La corrispondenza incrociata a mezzo giornali tra gli ex amici Bondi e Cicchitto 
In mattinata le divisioni erano emerse ben visibili con la corrispondenza incrociata a mezzo giornali. “Mi dispiace dirtelo – scrive Cicchitto sul Corriere della Sera in una lettera aperta al capo del partito – ma tu (e il Pdl-Fi con te) rischi di diventare prigioniero dei ‘falchi’ su una linea del tutto sbagliata, in alcuni casi frutto di estremismo, in altri di cinismo”. Anzi, “nella difficile posizione in cui siamo per il bombardamento giudiziario contro di te”, una figura come Alfano “se già non ci fosse, dovresti inventarla”. E contemporaneamente aveva concesso un’intervista a Repubblica in cui definiva la convocazione anticipata del Consiglio nazionale un “rovesciamento” che “rischia di mettere in moto un meccanismo dirompente che o è stato programmato in anticipo per una rottura freddamente perseguita, oppure può sfuggire di mano a chi continua a sottovalutare la gravità della situazione”. Ad ogni modo, aggiunge, “nessuno può pensare di intimidire chi il 2 ottobre scorso, votando la fiducia al governo Letta, ha già compiuto una scelta di per sé coraggiosa”.

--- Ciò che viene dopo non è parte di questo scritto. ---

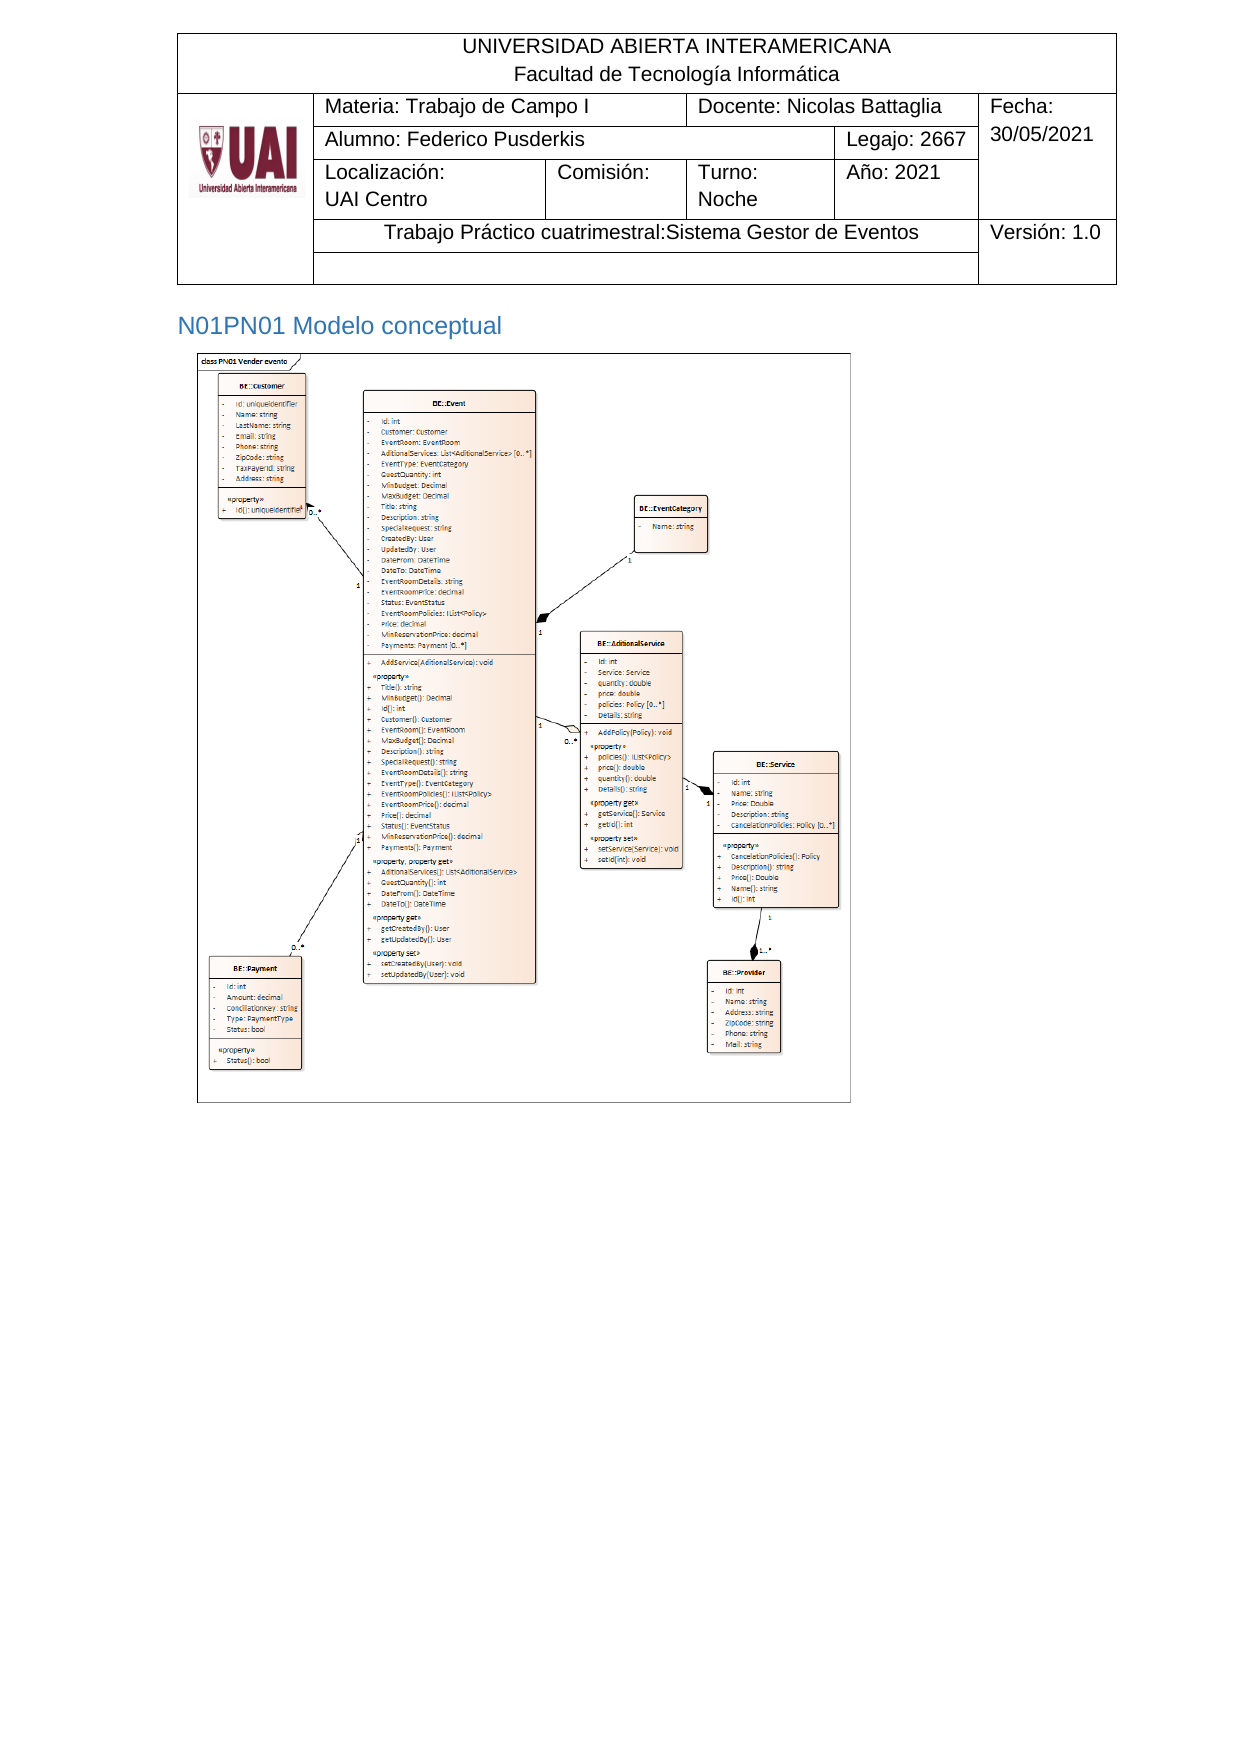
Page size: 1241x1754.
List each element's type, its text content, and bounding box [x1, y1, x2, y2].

E dall’altra parte Bondi, l’ultimo irriducibile, l’unico a non essersi pentito di non aver votato la fiducia al governo Letta a inizio ottobre dopo quell’intervento durissimo al Senato. L’ex sindaco di Fivizzano scrive pure un intervento di suo pugno pubblicato dalla Stampa: la posizione assunta dai “filogovernativi” del Pdl è “priva di una convincente e maturata prospettiva politica. Anche oggi senza la leadership umana e politica del presidente Silvio Berlusconi non vi sarebbe unità né del Pdl né tantomeno dell’intero centrodestra”. “La visione più aperta e moderna di partito” è “sempre stata quella del presidente Berlusconi, ispirata al modello americano, mentre anche fra i filogovernativi prevale ancora un modello di partito novecentesco, burocratico e centralista”, scrive il coordinatore del partito. 

Bondi: “Qui finisce male. Ma senza Berlusconi non sarebbero stati niente”
U
sa invece espressioni con tinte quasi crepuscolari sul Foglio di Ferrara: “Questa storia è finita” dice a Salvatore Merlo che lo intervista. E poi: “Dietro Berlusconi non c’era niente”. E ancora: “In questi anni non abbiamo costruito nulla di umanamente e politicamente solido o autentico. Finisce male”. Dunque ecco lo spettro del tradimento in tutti coloro “che senza Berlusconi non sarebbero stati niente. Almeno Fini e Casini avevano il coraggio di affrontare il Dottore (Berlusconi, ndr) nel fulgore dei suoi anni migliori, oggi è facile… Ma si illudono, spariranno anche loro, spariremo tutti”. Tale è lo shock che Bondi arriva ad accostare le parole Berlusconi e fallimento: “Li ha scelti lui questi uomini, li ha scelti e promossi Berlusconi. Sono il suo fallimento”, perché “sono pronti ad accettare con una scrollata di spalle la decadenza dell’uomo cui devono tutto. Cosa sarebbero senza di lui? Forse nemmeno consiglieri comunali”. Quindi non voterà la legge di stabilità. “A sinistra c’è Matteo Renzi noi cosa abbiamo prodotto? Un movimentismo doroteo che cerca il potere per il potere”.